BEGIN EXTRACTED TEXT

2

I'm trying to numerically solve the following transcendental equation:

$$(\alpha x + \beta)=\delta e^{\gamma x}$$

with $\alpha$, $\beta$, $\gamma$ and $\delta$ real, positive constants. It is equivalent to finding the intersection between the line $y=(\alpha x + \beta)$ and the exponential function $y=\delta e^{\gamma x}$. For a proper choice of the constants, this equation should have two solutions. Graphically, one can verify that, in case it has solutions, the solutions could be found by a "successive approximation" process. However,

$$ x = \frac{\delta}{\alpha}e^{\gamma x}-\frac{\beta}{\alpha}$$

does not seems to me to be a contraction. How could I show that a "successive approximation" process could be convergent for the above?

Thank you very much in advance.

Vitality
  • 378

2 Answers2

1

The only general procedure that is a contraction sufficiently close to the solution is the Newton's method. The method gives the contraction:

$$x-\frac{\delta\,{e}^{x\,\gamma}-\alpha\,x-\beta}{\delta\,\gamma\,{e}^{x\,\gamma}-\alpha}$$

To derive the above formula, let $$ f(x) = \alpha x + \beta - \delta e^{\gamma x}$$ and you are looking for $f=0$.

END EXTRACTED TEXT
BEGIN DATA UNDER STUDY

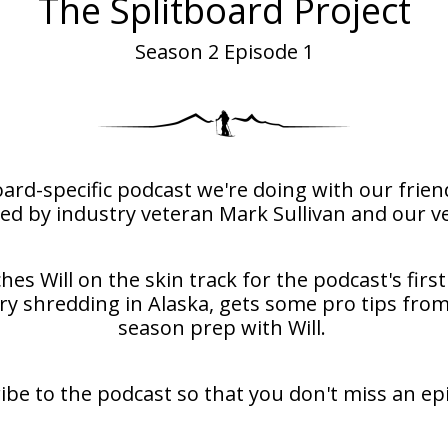
The Splitboard Project
Season 2 Episode 1
board-specific podcast we're doing with our fri
ed by industry veteran Mark Sullivan and our ve
es Will on the skin track for the podcast's first
 shredding in Alaska, gets some pro tips from
season prep with Will.
ibe to the podcast so that you don't miss an ep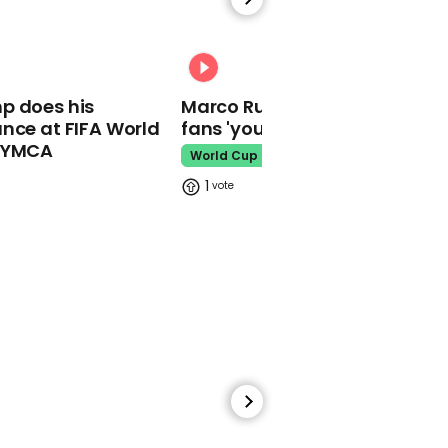
Kim Kardashian accused
of copying Kourtney's
hair in new bra advert
00:31
Kim Kardashian
p does his
Marco Rubio warns World Cu
nce at FIFA World
fans 'your ticket is not a visa'
o YMCA
World Cup
1
00:20
Drake tells fans to not
throw bras on stage for
sweet reason
Drake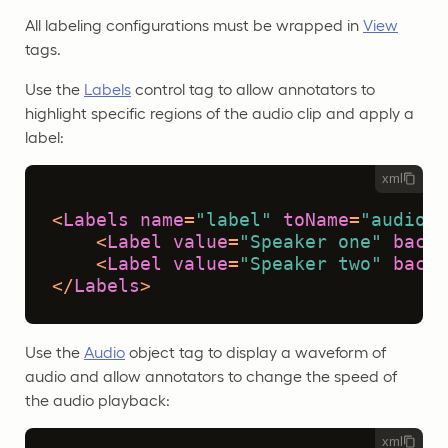
All labeling configurations must be wrapped in
View
tags.
Use the
Labels
control tag to allow annotators to
highlight specific regions of the audio clip and apply a
label:
xml
<
Labels
name
=
"label"
toName
=
"audio"
<
Label
value
=
"Speaker one"
backg
<
Label
value
=
"Speaker two"
backg
</
Labels
>
Use the
Audio
object tag to display a waveform of
audio and allow annotators to change the speed of
the audio playback:
xml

END DATA UNDER STUDY

QUESTIONS —
1 – In the equation thread, list every constant that the asker says is real and positive.
2 – Carry the equation thread forward from its final sentence.
The lines have no connection to the equation thread.

TASK ANSWERS —
1 – $\alpha$, $\beta$, $\gamma$, $\delta$

2 –
Newton's method gives $$ x_{n+1} = x_n - \frac{f(x_n)}{f'(x_n)} $$

Newton makes no guarantees though. If the problem is well posed in the sense that the solution is not a critical point (i.e. $f'=0$ at the solution) then one can be reasonably sure that the method will give the solution if you start with a good initial guess. Refer to any standard text on numerical analysis for more.

user44197
  • 9,730
0

From my numerical analisys text:

If $g(x)$ is continous on $[a,b]$ an $g(x) \in [a,b] \ \ \forall x \in [a,b]$ then $g$ has a fixed point, i.e. $g(x)= x$ for some $x \in [a,b]$. If furthermore $|g'(x)|<1 \ \forall x\in (a,b)$ then the fixed point is unique.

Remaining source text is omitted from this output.